### Given data
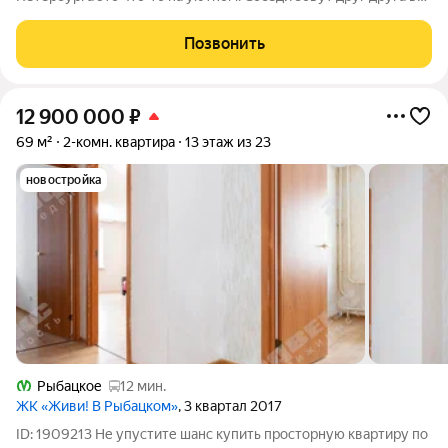
гости и любуются розовыми закатами, а дети вместе играют на
цветущих аллеях во дворе. Но всего 20 минут пешком и вы у
Позвонить
метро "Рыбацкое",
12 900 000
₽
69 м²
2-комн. квартира
13 этаж из 23
новостройка
Рыбацкое
12 мин.
ЖК «Живи! В Рыбацком»
, 3 квартал 2017
ID: 1909213 Не упустите шанс купить просторную квартиру по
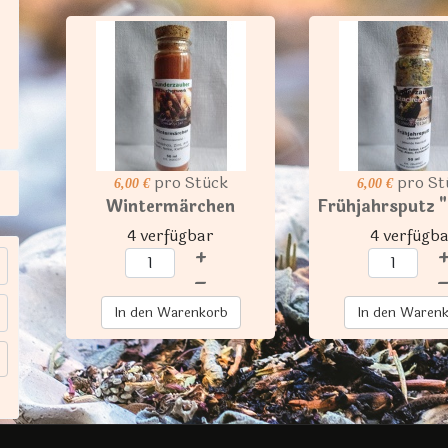
pro Stück
pro St
6,00 €
6,00 €
Wintermärchen
Frühjahrsputz 
4 verfügbar
4 verfügb
+
–
In den Warenkorb
In den Waren
t anzeigen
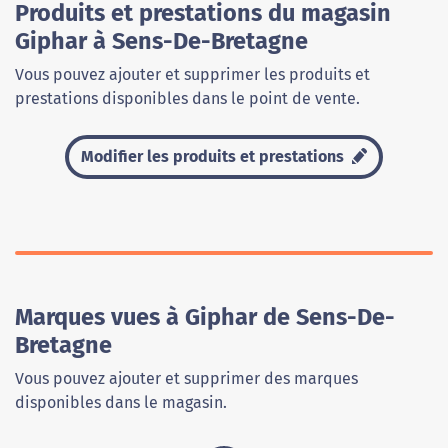
Produits et prestations du magasin
Giphar à Sens-De-Bretagne
Vous pouvez ajouter et supprimer les produits et
prestations disponibles dans le point de vente.
Modifier les produits et prestations
Marques vues à Giphar de Sens-De-
Bretagne
Vous pouvez ajouter et supprimer des marques
disponibles dans le magasin.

### Instructions to follow
Take every line above where "ajouter" appears and copy it.

### Final answer
Vous pouvez ajouter et supprimer les produits et
Vous pouvez ajouter et supprimer des marques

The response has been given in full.